Romney has had no argument with the White House's handling of the situation in Egypt. He has expressed dismay that American consumption of oil is making money for other countries and indicated that he feels it is imperative to make the United States energy independent, both by investing in alternative fuels and by drilling for more oil. 

The Environment

Romney supports drilling in the Artic refuge and referred to cap-and-trade as "yet another big government initiative that will do nothing to stem the millions of gallons of oil spilling into the ocean." Of course, in 2005 he called cap-and -trade "good for business".

As governor of Massachusetts, he demanded the clean up of the Salem Harbor Station power plant, one of the state's biggest polluters, and made strong statements like, "If the choice is between dirty power plants or protecting the health of the people of Massachusetts, I will always come down on the side of public health," and, "I will not protect jobs that kill people."

Gay Rights

Here's Romney on gay marriage in 1994: "People of integrity don't force their beliefs on others, they make sure that others can live by different beliefs they may have." 
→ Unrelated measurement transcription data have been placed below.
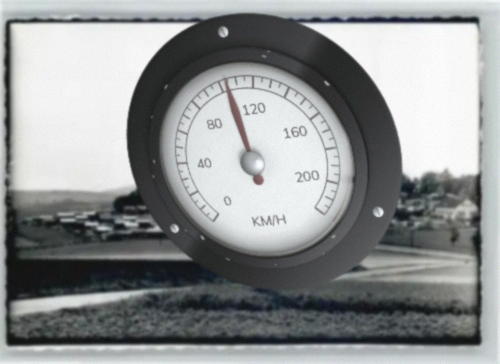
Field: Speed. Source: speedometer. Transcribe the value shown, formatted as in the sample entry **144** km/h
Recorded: **105** km/h
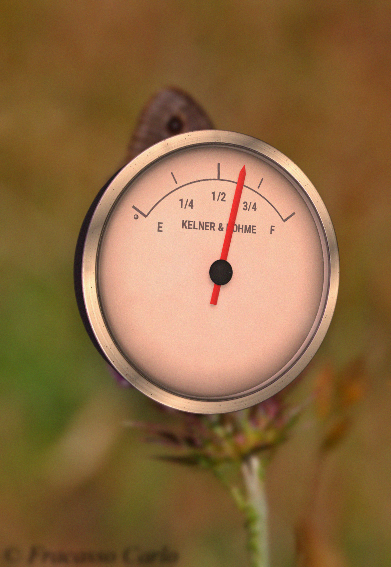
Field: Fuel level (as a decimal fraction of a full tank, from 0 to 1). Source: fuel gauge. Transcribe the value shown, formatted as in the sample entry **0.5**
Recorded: **0.625**
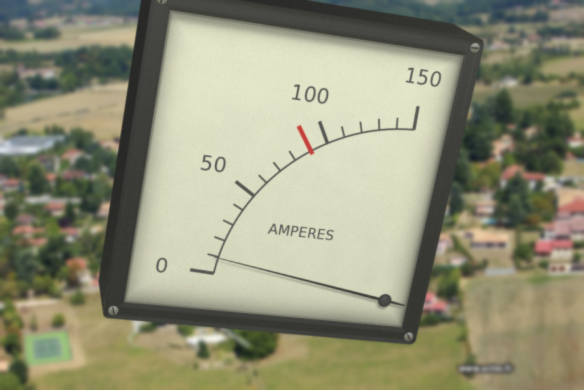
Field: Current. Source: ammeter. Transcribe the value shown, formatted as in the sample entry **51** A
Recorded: **10** A
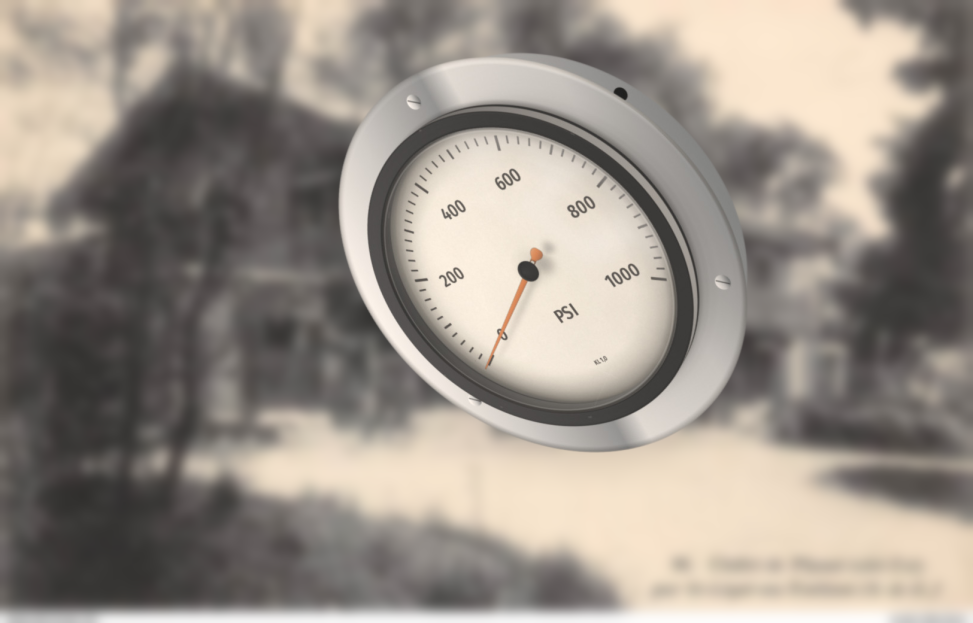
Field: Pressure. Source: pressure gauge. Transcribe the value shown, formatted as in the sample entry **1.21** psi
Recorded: **0** psi
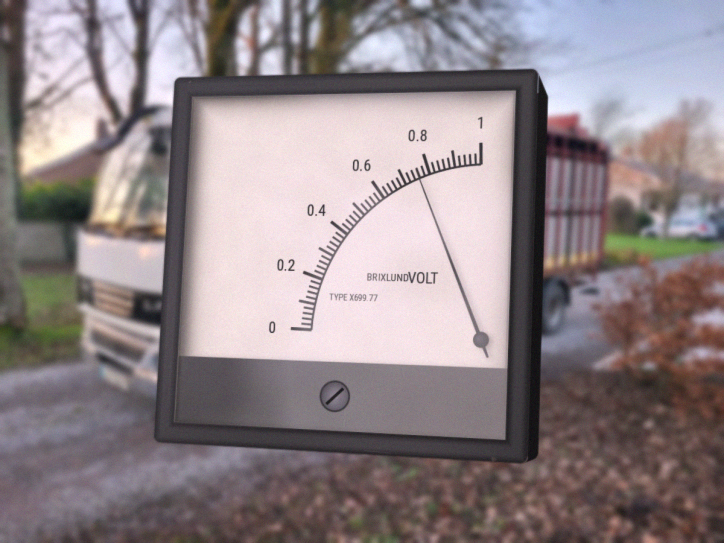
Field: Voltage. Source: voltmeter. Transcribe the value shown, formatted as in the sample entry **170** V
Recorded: **0.76** V
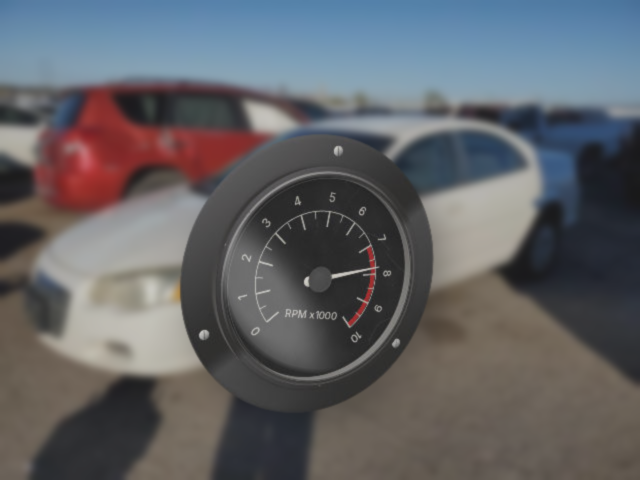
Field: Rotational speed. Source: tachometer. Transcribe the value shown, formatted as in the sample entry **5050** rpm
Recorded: **7750** rpm
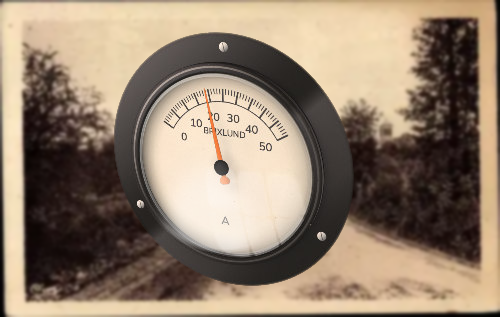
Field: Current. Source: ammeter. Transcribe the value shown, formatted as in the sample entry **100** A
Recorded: **20** A
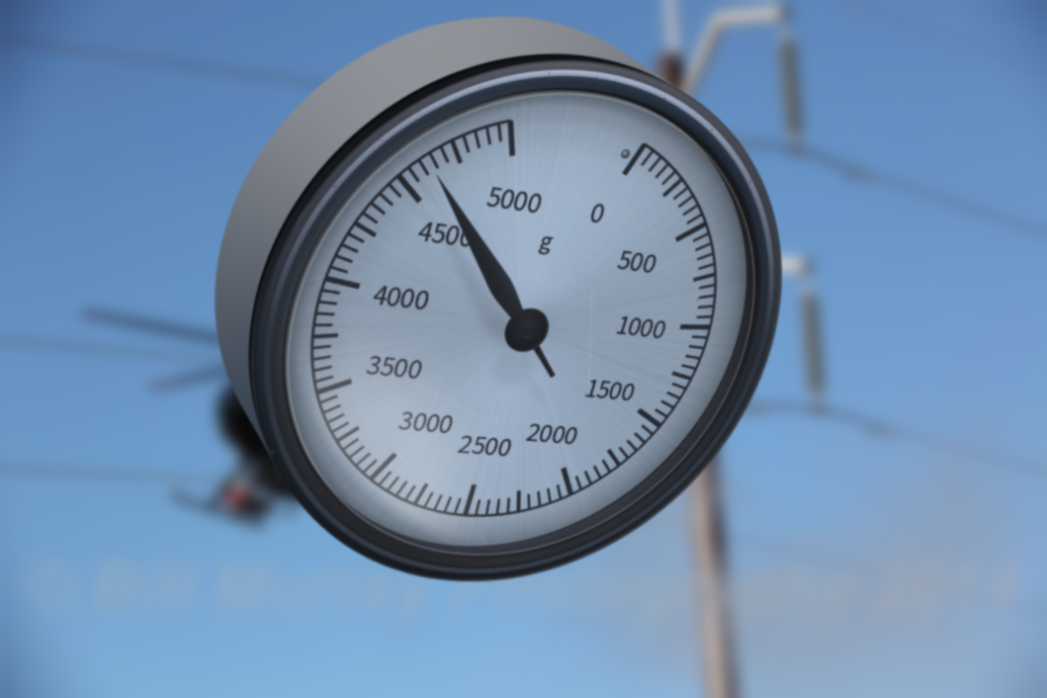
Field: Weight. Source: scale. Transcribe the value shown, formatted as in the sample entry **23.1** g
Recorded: **4625** g
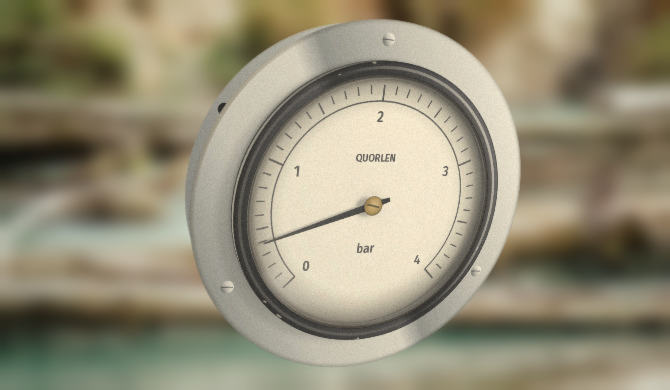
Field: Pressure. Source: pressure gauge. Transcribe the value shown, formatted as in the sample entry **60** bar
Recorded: **0.4** bar
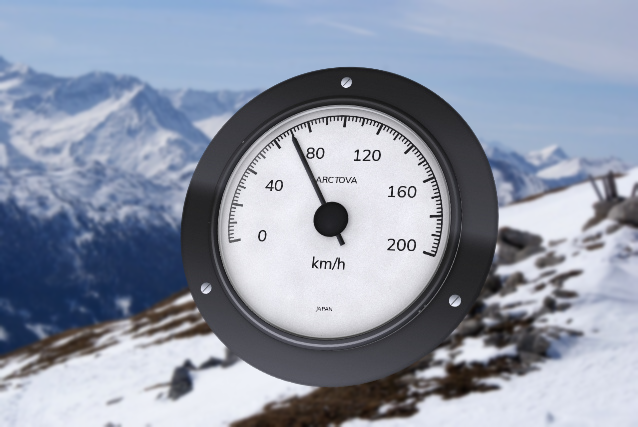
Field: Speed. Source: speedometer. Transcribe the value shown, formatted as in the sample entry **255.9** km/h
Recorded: **70** km/h
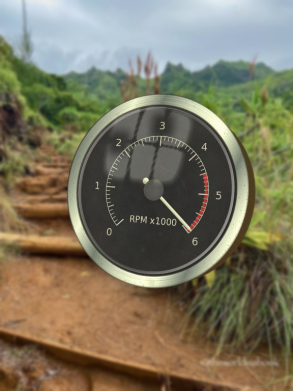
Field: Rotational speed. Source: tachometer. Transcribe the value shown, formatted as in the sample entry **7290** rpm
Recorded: **5900** rpm
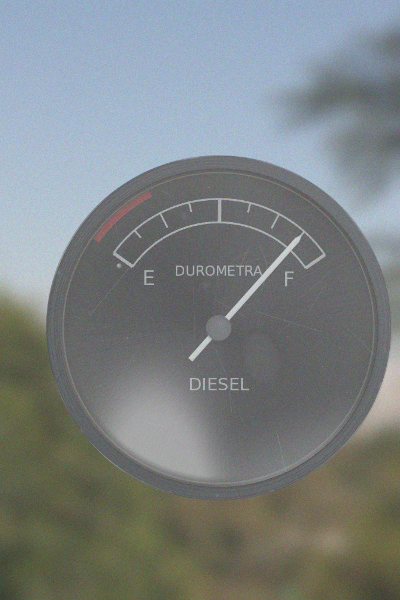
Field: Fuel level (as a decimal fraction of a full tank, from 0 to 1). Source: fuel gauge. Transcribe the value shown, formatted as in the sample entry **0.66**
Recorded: **0.875**
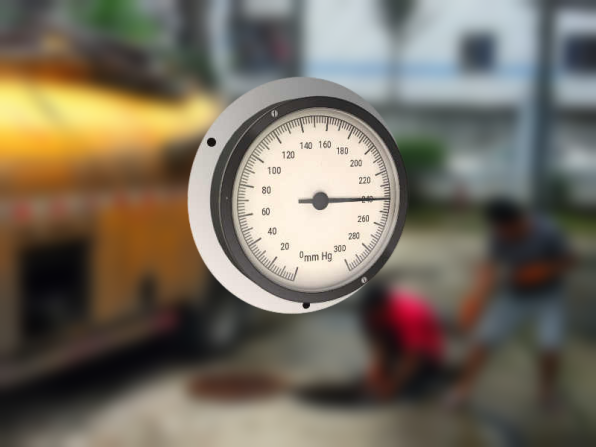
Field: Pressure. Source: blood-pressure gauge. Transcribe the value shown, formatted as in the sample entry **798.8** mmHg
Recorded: **240** mmHg
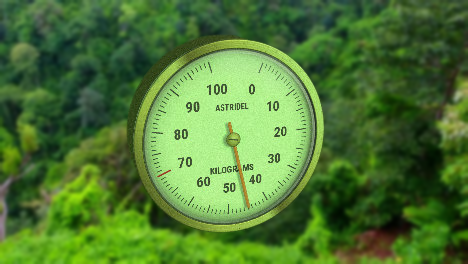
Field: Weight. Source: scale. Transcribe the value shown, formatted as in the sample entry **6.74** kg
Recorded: **45** kg
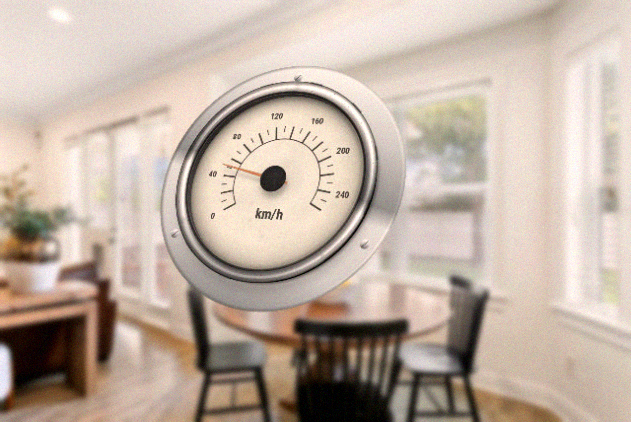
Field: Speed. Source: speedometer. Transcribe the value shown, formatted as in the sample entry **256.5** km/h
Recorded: **50** km/h
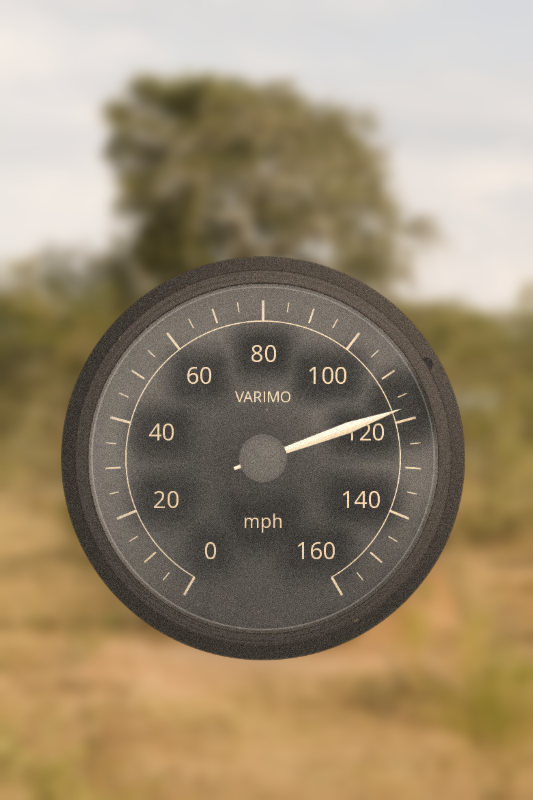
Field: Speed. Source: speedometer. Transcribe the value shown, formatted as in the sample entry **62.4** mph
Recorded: **117.5** mph
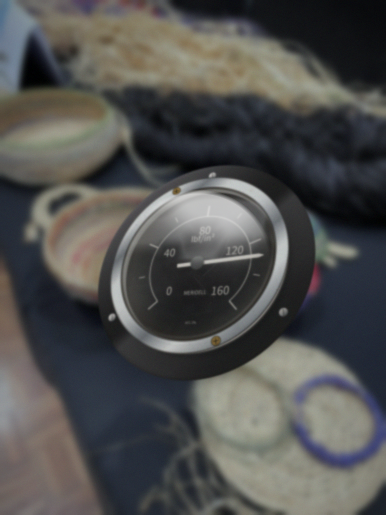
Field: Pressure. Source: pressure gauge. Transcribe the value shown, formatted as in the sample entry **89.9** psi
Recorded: **130** psi
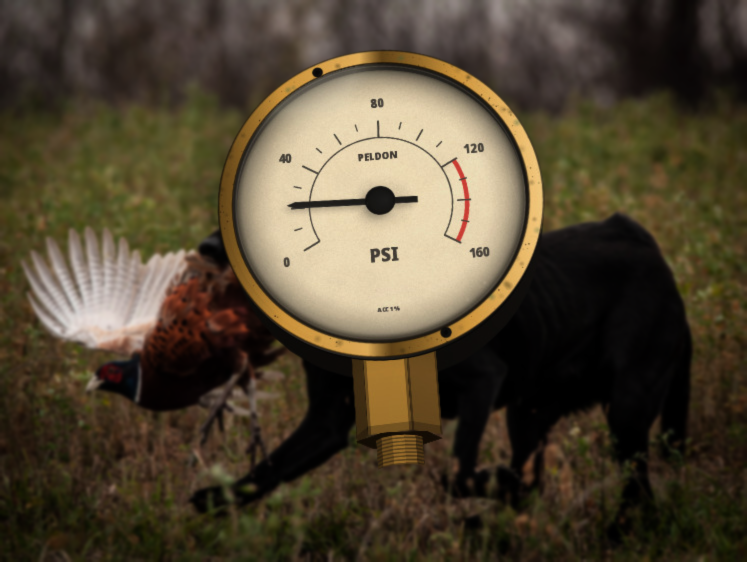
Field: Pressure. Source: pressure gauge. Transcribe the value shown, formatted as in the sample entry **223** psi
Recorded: **20** psi
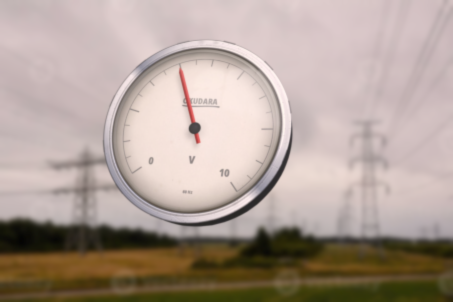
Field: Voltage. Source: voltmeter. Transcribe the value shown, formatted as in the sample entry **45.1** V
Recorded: **4** V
Fast-forward ten years. Romney was a major champion of the federal Defense of Marriage bill, a federal law defining marriage as between one man and one woman only, which President Obama recently said his administration will no longer defend. Opposition to marriage equality was a major part of his 2008 campaign platform and he continues to assert that same-sex marriage poses a threat to heterosexual marriages

He's now the target of a campaign by former GOP political consultant Fred Karger to get him back in touch with his younger, more tolerant self, and use that self to pressure the Mormon church to stop bankrolling efforts to block gay marriage.